Um dia pagou à neta mais velha para que datilografasse o último diário. A neta bem que tentou. Por duas semanas. Até que se deu por vencida e abriu mão dos trocados. Anita achou que era preguiça.
Na casa nova do filho, pintou para a neta no quarto um trenzinho com o condutor menino. A menina adorou! Tanto que resolveu, em retribuição, fazer também “umas pinturinhas” pela casa toda, com seu lápis-de-cor vermelho novinho, presente de aniversário.
Anita está ao meu lado. Não é mais a Anita de sempre, altiva, decidida, dona da verdade, convicta e segura. Está tão frágil quanto seu corpo e sua saúde. Está até menor que eu, que sempre fui a baixinha da família. Mas está ao meu lado e é isso que importa. É minha família, minha história e minha referência.
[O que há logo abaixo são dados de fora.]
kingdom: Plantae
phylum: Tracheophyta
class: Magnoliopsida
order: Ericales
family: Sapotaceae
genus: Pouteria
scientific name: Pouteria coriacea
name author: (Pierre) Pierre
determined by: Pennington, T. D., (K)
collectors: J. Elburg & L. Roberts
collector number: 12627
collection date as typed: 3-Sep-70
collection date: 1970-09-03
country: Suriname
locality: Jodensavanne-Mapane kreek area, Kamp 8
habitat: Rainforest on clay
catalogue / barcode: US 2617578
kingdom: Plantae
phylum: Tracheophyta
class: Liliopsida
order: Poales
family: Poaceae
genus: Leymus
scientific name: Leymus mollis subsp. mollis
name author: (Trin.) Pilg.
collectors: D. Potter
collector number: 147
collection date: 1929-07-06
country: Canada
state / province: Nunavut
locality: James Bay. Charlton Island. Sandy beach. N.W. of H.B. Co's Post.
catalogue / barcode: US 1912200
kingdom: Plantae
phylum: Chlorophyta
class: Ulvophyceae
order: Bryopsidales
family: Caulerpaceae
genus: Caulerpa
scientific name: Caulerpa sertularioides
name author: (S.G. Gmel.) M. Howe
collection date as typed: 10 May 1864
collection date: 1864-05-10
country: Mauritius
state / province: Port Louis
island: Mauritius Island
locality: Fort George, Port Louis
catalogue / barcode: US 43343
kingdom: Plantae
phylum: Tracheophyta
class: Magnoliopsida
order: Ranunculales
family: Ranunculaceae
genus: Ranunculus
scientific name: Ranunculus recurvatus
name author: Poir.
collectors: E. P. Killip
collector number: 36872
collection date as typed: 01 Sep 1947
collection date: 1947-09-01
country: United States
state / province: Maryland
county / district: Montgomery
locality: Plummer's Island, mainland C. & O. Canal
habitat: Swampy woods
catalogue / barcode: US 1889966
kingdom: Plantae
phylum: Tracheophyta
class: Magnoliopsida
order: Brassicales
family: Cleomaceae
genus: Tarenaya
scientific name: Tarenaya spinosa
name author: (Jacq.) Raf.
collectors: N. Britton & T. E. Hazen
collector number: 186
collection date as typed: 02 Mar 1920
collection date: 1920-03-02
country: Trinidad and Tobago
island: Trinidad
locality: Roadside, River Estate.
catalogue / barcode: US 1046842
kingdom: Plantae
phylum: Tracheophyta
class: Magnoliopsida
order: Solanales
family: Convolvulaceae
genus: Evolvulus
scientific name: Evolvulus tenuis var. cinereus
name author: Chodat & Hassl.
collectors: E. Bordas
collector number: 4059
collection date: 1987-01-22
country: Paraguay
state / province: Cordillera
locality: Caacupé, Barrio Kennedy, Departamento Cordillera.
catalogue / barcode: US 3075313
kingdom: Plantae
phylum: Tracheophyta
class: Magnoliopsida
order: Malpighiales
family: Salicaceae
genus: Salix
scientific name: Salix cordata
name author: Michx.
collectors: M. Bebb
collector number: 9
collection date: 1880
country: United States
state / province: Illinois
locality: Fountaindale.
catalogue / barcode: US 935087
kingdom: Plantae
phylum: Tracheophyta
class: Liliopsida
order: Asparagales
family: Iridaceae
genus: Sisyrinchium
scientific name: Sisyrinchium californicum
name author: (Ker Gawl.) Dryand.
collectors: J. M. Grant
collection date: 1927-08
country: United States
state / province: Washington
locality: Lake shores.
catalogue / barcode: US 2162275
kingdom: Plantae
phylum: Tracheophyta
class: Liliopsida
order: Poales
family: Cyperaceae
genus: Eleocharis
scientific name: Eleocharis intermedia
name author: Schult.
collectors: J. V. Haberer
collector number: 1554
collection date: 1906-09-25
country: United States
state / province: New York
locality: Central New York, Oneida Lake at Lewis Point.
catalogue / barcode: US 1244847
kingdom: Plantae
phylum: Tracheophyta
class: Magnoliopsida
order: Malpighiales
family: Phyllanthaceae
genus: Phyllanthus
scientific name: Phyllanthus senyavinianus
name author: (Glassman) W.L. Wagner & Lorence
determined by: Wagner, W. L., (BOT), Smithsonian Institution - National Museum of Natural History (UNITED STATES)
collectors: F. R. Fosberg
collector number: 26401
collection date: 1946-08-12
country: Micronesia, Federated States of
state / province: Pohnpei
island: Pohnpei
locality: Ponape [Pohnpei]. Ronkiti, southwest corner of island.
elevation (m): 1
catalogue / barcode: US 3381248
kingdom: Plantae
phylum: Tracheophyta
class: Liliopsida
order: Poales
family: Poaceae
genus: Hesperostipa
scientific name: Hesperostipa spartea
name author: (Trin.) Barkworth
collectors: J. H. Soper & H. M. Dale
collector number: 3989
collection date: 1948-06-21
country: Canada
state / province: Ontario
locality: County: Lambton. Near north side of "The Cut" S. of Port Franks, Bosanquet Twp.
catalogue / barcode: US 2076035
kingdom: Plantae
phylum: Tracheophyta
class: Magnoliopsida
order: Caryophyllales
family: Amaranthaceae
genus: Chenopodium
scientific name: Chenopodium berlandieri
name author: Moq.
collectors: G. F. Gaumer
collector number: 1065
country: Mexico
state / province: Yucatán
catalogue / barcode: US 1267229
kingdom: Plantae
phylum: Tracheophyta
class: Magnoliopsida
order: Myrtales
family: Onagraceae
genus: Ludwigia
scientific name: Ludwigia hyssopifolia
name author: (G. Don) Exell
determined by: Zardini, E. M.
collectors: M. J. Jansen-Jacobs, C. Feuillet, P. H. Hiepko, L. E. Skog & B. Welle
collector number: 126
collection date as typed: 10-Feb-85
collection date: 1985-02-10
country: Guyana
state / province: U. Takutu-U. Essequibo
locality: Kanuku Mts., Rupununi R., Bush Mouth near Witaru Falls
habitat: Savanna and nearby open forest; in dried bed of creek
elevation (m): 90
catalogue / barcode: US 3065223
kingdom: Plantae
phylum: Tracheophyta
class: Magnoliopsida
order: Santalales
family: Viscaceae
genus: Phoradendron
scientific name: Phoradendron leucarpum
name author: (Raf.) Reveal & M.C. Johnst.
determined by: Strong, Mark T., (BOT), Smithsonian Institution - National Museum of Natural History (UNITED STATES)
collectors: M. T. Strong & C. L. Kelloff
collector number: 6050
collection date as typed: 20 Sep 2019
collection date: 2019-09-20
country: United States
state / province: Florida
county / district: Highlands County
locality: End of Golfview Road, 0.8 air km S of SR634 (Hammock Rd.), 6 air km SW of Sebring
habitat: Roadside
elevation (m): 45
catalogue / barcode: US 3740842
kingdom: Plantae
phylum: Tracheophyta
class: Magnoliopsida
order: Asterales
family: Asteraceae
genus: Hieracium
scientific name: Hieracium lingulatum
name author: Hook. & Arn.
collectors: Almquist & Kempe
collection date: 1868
Tia Alice, tia Lina e tia Bibi são lembranças já meio distantes, de histórias engraçadas que lembramos em almoços nos domingos e rimos. Mas quando vejo suas fotos... quando vejo suas fotos se tornam tão presentes quanto eu e você. E ouço suas vozes, claramente:
- O Jantar tá na mesa! Já lavou as mãos?